> **EXERCISE BRIEF**
Each line that holds the word "профессии" counts once; give the total for the records below and nothing else.
☆ ☆ ☆ ☆
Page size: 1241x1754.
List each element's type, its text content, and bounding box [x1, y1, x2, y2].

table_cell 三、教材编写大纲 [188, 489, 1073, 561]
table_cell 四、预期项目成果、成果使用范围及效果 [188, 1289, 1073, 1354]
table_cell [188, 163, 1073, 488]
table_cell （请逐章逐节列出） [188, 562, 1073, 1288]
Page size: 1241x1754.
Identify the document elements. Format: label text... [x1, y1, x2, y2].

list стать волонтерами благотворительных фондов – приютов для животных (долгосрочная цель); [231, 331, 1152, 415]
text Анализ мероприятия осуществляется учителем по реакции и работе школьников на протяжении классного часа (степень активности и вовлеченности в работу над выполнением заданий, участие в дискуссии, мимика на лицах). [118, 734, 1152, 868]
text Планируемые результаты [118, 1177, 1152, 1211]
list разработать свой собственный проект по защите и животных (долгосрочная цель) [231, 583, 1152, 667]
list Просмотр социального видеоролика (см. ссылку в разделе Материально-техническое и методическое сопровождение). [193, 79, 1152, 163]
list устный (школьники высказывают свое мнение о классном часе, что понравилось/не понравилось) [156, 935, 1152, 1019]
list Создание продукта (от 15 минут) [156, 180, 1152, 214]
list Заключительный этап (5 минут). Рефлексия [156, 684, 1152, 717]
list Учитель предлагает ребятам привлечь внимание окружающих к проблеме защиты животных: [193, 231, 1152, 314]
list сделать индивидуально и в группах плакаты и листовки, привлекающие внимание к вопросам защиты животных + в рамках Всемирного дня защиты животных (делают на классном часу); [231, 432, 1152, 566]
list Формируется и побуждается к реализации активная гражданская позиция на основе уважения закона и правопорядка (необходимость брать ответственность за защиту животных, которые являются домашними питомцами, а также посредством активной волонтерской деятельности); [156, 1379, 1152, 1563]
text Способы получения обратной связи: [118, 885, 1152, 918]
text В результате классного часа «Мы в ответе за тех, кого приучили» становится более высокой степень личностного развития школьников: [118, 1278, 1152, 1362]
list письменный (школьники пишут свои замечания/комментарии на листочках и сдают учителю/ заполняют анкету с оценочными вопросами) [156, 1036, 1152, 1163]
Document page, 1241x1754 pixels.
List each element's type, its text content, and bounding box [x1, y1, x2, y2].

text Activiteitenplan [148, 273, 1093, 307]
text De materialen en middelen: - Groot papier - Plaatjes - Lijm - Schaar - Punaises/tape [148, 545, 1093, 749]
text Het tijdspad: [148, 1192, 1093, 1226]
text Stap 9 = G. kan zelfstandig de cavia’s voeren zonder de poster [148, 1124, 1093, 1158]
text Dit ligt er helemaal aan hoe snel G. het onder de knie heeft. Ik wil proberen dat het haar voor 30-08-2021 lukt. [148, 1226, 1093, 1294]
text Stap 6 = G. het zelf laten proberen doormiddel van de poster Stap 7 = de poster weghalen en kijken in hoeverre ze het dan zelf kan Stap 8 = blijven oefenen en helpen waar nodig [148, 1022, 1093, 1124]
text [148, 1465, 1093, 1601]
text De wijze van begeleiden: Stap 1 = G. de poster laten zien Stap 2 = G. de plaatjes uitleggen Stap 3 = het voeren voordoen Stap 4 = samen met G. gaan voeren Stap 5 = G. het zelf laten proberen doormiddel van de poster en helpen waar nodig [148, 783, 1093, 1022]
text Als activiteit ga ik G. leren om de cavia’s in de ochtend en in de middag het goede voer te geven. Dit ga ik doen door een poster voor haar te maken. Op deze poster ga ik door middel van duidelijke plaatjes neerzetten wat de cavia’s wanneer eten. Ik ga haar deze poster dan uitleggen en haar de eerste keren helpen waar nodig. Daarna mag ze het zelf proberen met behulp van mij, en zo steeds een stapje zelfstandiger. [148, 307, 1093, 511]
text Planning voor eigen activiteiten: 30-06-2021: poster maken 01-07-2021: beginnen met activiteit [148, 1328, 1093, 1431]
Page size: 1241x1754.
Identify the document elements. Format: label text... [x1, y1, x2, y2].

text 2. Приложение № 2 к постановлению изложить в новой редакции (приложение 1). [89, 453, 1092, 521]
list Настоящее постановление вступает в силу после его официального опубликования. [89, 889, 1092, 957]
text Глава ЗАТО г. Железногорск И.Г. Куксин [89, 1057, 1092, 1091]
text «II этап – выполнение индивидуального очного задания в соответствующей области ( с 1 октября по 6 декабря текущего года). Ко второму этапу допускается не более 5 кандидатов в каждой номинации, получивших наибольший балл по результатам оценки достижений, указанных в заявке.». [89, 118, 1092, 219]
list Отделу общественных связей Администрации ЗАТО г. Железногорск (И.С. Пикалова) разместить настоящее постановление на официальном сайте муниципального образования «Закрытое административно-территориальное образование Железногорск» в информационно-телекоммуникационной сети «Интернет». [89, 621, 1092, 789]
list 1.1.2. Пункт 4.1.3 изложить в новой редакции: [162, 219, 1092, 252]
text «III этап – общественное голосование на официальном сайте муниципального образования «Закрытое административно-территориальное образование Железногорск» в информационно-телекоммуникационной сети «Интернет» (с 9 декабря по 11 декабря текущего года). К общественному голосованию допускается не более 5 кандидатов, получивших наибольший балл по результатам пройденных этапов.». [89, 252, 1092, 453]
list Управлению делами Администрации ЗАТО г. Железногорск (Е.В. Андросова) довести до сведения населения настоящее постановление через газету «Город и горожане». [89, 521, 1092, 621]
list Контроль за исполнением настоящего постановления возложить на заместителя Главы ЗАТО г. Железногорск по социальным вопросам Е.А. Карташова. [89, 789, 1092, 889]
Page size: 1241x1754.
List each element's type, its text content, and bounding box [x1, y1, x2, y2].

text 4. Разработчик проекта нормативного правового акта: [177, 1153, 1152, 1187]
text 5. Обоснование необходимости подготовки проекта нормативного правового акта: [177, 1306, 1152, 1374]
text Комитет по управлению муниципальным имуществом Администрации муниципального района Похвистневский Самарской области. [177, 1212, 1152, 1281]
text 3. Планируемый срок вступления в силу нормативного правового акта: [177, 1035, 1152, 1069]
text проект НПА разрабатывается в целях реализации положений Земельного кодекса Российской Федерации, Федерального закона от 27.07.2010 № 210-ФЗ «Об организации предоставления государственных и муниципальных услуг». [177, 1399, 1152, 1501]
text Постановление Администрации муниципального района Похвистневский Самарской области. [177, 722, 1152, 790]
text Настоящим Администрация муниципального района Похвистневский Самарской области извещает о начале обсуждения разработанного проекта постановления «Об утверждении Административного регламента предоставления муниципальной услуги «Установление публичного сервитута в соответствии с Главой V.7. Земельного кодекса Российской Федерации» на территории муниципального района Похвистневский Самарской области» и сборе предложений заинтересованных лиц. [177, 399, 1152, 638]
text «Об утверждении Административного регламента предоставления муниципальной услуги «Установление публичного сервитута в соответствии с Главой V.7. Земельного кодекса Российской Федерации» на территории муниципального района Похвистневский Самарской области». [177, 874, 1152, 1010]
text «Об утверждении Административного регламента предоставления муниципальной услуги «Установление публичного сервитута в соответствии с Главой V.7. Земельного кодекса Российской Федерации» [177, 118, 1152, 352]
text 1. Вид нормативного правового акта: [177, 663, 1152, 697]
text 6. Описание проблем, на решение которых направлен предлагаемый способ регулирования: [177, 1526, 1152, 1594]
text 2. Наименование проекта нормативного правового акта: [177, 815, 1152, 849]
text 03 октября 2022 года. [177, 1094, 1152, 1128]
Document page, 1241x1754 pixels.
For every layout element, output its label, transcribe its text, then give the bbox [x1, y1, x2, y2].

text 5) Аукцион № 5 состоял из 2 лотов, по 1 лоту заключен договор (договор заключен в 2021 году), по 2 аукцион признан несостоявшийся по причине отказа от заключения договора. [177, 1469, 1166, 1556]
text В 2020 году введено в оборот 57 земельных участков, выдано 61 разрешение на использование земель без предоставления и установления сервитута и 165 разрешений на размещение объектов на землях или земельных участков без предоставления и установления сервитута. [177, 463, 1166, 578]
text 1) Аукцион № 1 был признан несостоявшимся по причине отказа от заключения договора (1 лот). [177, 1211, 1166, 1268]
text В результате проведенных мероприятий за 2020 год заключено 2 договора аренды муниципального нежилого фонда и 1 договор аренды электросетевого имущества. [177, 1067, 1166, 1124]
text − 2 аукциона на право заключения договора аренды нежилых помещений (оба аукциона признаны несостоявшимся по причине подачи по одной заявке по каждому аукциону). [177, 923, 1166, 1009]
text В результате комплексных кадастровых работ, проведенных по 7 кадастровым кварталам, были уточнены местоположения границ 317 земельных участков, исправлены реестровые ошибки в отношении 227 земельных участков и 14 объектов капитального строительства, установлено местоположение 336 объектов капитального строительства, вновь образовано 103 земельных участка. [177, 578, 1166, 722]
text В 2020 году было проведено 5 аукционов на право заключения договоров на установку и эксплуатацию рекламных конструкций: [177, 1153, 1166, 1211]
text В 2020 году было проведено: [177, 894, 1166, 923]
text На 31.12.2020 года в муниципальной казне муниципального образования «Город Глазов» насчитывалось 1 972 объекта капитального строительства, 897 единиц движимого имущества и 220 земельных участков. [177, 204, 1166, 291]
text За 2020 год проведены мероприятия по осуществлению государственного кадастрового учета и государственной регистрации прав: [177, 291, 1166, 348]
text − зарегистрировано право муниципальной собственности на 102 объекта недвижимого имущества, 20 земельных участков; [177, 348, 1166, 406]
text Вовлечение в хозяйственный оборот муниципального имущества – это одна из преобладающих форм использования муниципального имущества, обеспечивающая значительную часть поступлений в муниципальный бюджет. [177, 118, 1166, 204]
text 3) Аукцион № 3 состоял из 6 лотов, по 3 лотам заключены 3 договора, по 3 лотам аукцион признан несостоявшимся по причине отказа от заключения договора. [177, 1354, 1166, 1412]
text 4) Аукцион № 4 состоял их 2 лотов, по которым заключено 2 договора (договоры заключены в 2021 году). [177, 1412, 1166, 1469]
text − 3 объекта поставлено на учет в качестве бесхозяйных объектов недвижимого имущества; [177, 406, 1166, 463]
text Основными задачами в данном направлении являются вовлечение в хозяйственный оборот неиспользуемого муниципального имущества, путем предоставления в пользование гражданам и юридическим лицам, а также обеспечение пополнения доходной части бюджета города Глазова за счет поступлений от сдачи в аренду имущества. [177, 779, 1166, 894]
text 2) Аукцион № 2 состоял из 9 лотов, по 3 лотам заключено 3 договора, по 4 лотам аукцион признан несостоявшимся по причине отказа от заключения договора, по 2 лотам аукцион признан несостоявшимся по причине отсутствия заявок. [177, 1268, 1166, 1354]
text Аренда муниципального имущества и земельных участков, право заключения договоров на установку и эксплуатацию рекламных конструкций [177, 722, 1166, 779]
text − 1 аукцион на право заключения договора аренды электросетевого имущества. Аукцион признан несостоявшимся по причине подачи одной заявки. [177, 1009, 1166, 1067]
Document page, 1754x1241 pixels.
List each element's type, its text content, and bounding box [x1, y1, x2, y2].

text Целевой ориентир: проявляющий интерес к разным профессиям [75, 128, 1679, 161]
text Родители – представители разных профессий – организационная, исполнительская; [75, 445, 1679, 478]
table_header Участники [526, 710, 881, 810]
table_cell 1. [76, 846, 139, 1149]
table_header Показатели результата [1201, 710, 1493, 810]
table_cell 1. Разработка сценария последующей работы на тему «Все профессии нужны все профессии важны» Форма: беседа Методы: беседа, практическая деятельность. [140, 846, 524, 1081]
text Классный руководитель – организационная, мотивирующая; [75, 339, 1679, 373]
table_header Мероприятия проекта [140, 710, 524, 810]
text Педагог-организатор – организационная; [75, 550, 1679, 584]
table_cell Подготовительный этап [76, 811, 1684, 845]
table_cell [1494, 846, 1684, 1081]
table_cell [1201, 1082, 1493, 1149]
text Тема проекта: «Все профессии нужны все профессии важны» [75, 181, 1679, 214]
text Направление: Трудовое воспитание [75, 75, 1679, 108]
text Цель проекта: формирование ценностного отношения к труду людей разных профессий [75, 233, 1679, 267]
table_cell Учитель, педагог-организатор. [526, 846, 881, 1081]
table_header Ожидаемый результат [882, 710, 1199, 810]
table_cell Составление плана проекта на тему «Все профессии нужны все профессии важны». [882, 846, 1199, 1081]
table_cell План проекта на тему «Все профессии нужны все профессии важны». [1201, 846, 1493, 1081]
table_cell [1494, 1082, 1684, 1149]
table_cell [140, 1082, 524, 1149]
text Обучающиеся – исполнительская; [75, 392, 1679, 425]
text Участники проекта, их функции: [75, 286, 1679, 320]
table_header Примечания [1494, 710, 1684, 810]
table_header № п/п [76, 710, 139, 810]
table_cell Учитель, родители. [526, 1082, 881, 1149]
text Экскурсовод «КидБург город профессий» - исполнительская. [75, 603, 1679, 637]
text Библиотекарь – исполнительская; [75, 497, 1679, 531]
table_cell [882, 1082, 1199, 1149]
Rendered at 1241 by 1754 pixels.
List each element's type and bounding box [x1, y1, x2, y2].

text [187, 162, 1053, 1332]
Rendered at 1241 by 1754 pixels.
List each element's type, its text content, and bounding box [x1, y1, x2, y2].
☆ ☆ ☆ ☆
> **ANSWER BOX**
4